What to do
Gather every line from the entries below that includes "begin".

** Information shown follows **

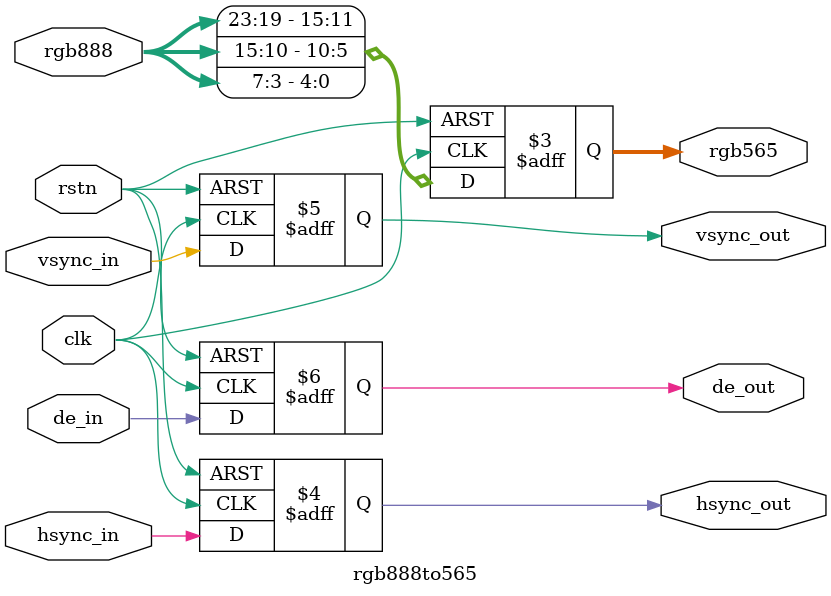
<source format=v>
`timescale 1ns / 1ps


module rgb888to565(
        input             clk,       // 像素时钟
        input             rstn,      // 异步复位（高电平有效）
        input      [23:0] rgb888,    // 输入 RGB888 数据，格式：{R[7:0], G[7:0], B[7:0]}
        input             hsync_in,  // 输入行同步信号
        input             vsync_in,  // 输入场同步信号
        input             de_in,     // 输入视频有效信号
        output reg [15:0] rgb565,    // 输出 RGB565 数据，格式：{R[4:0], G[5:0], B[4:0]}
        output reg        hsync_out, // 对齐后的行同步信号
        output reg        vsync_out, // 对齐后的场同步信号
        output reg        de_out     // 对齐后的视频有效信号
    );

    always @(posedge clk or negedge rstn) begin
        if (!rstn) begin
            rgb565    <= 16'b0;
            hsync_out <= 1'b0;
            vsync_out <= 1'b0;
            de_out    <= 1'b0;
        end
        else begin
            // RGB888 转 RGB565转换：
            // RGB565分辨率：R[4:0]、G[5:0]、B[4:0]
            // 取 RGB888 的高位：R[7:3]、G[7:2]、B[7:3]
            rgb565 <= {rgb888[23:19], rgb888[15:10], rgb888[7:3]};
            // 同步信号与数据对齐
            hsync_out <= hsync_in;
            vsync_out <= vsync_in;
            de_out    <= de_in;
        end
    end
endmodule

</source>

** End of Information shown **

Reply to the task
    always @(posedge clk or negedge rstn) begin
        if (!rstn) begin
        else begin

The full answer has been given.